Here are some comments on North America:
USA: If they go with the planned capital, it winds up in IOTL Washington because, well, its where Washington lives (just across the river) and the North-South split was already emerging as an issue and its just within the South. Path dependency then keeps it there. The center of the US population has for some time been closer to St. Louis (actually its now closer to Springfield), and Chicago is at the center of most transportation networks, but there is no plausible crisis that cold budge it from Washington. Even after a nuke attack by terrorists the place gets rebuilt.

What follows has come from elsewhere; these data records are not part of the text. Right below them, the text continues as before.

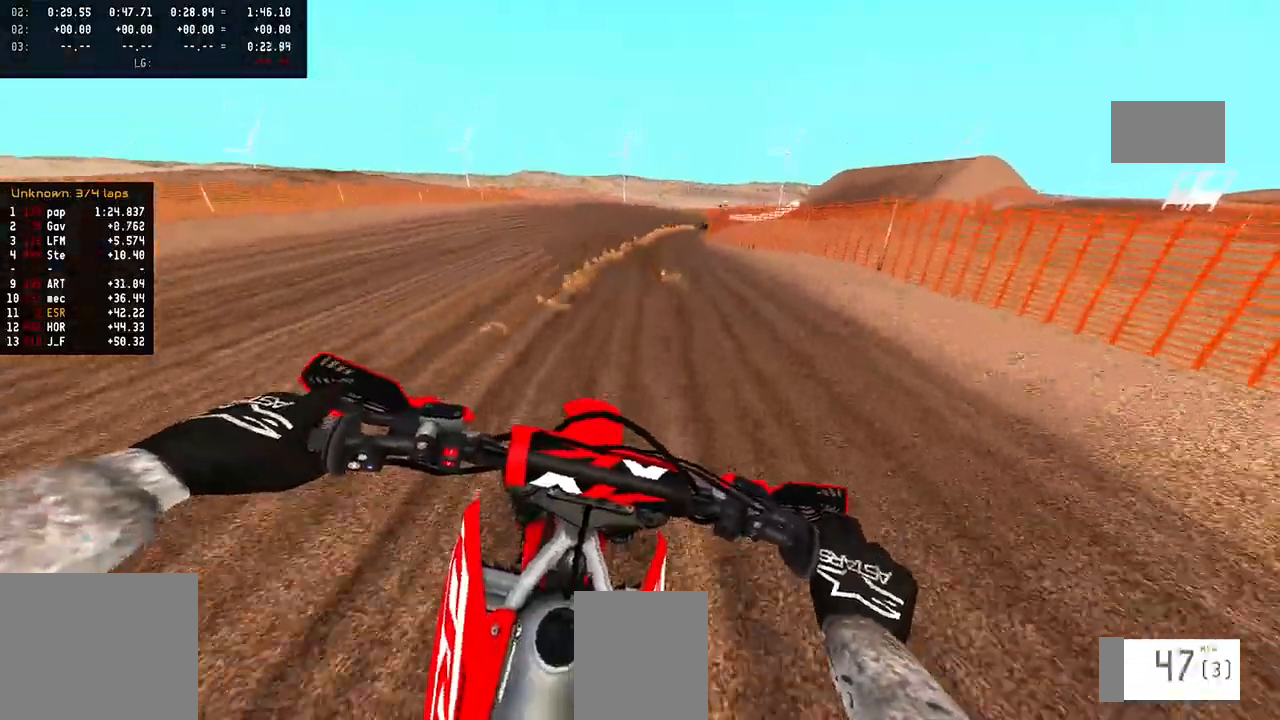
{"dt_ms": 500, "buttons": ["R2"], "left_stick": "right", "right_stick": "center", "events": [[67, "right_stick", "center"], [217, "left_stick", "right"], [333, "R2", "up"], [467, "R2", "down"]]}
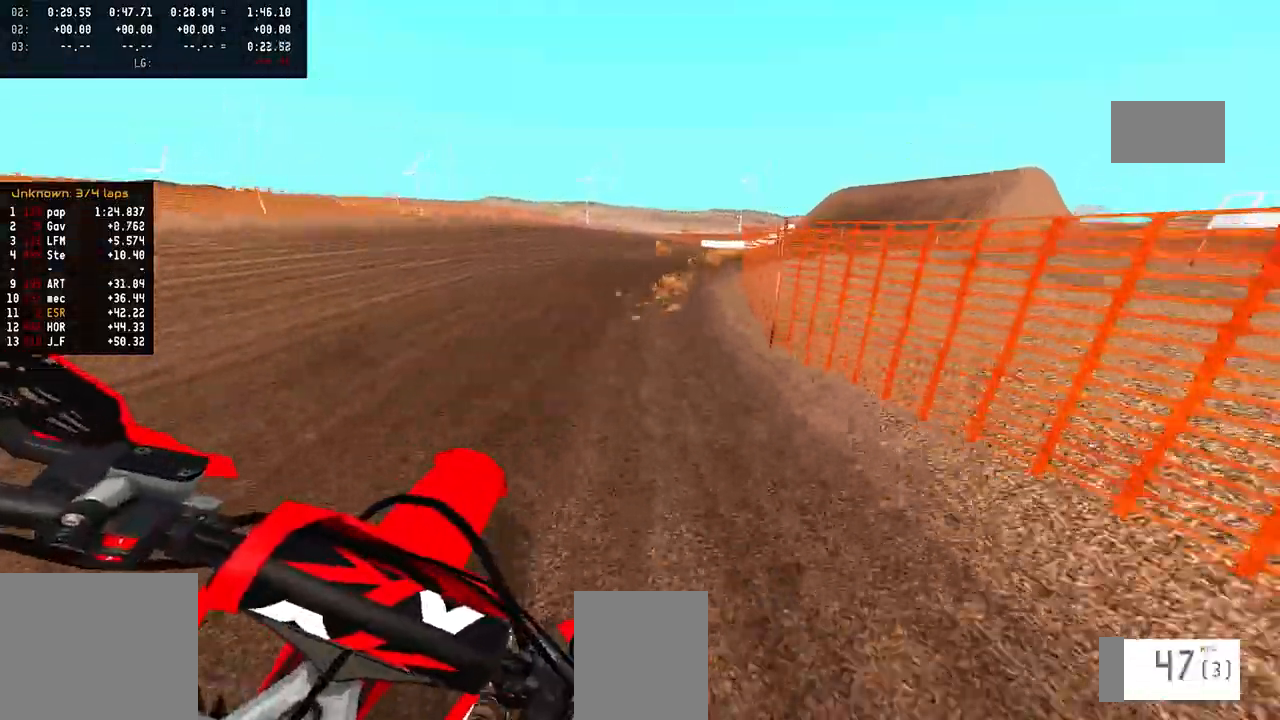
{"dt_ms": 500, "buttons": ["R2"], "left_stick": "right", "right_stick": "up", "events": [[400, "right_stick", "up"]]}
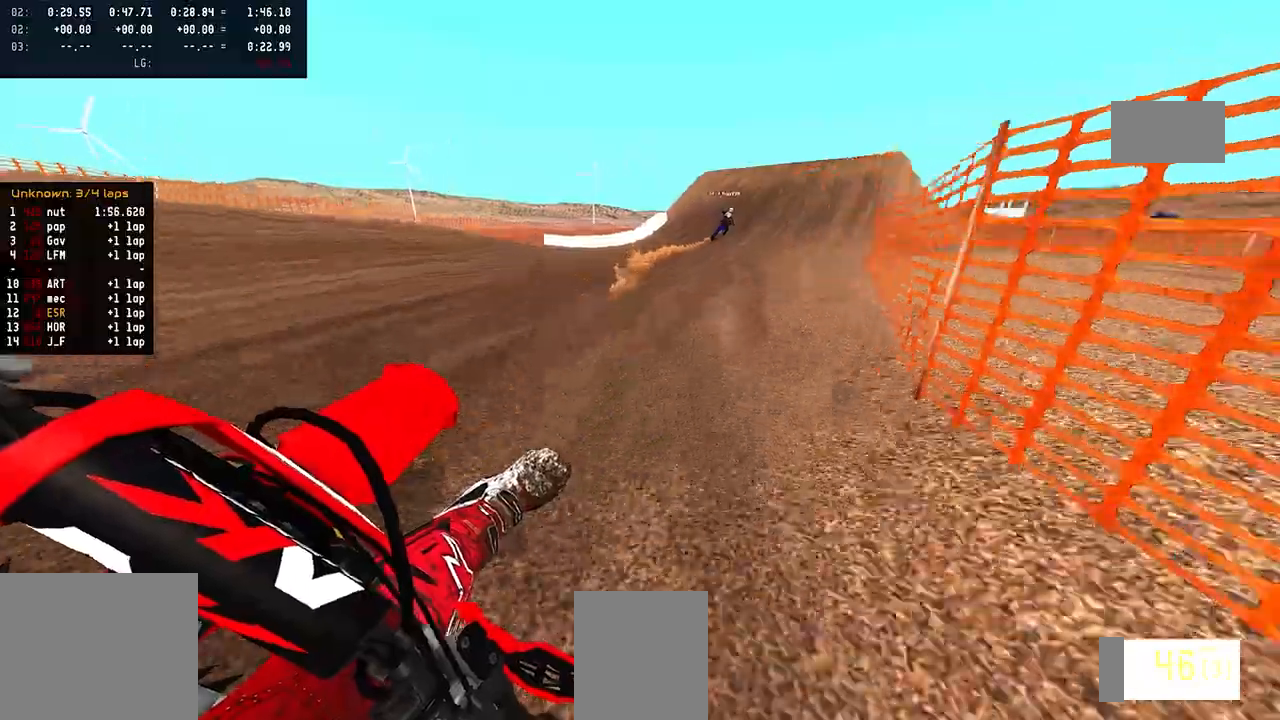
{"dt_ms": 500, "buttons": ["R2"], "left_stick": "right", "right_stick": "up", "events": []}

You need to engineer a second civil was in the twentieth century, which would probably involve nukes.
No planned capital means that the capital stays in Philadelphia, again because of path dependence. The main problem with Philadelphia is that the slaveholding federal officials had problems keeping their household slaves there once Pennsylvania abolished slavery, but of course that is the entire reason for the provision allowing Congress to create a separate federal district.
Canada: Good comments above, but if the capital stays in Montreal, its a very good POD for a timeline because it means the anglicization of Montreal, with lots of butterfly effects on Quebec.
Somewhat similarly, keep the capitals in Philadelphia/ Montreal/ Melbourne/ Rio de Janeiro instead of moving them to the planned cities, and you have a decent chance of these cities becoming as large and important as New York/ Toronto/ Sydney/ Brasilia.
Mexico: There are two ways to do this. Cortes decides not to rebuild Tenochtitlan, in which case the capital probably winds up in Puebla or maybe Tlaxcala. Or the Aztecs don't become the leading power on the plateau right before the Spanish arrive, in which case the capital could be anywhere on the plateau.
I just don't see alternative capitals for Cuba, or for all those small Central American and Caribbean countries.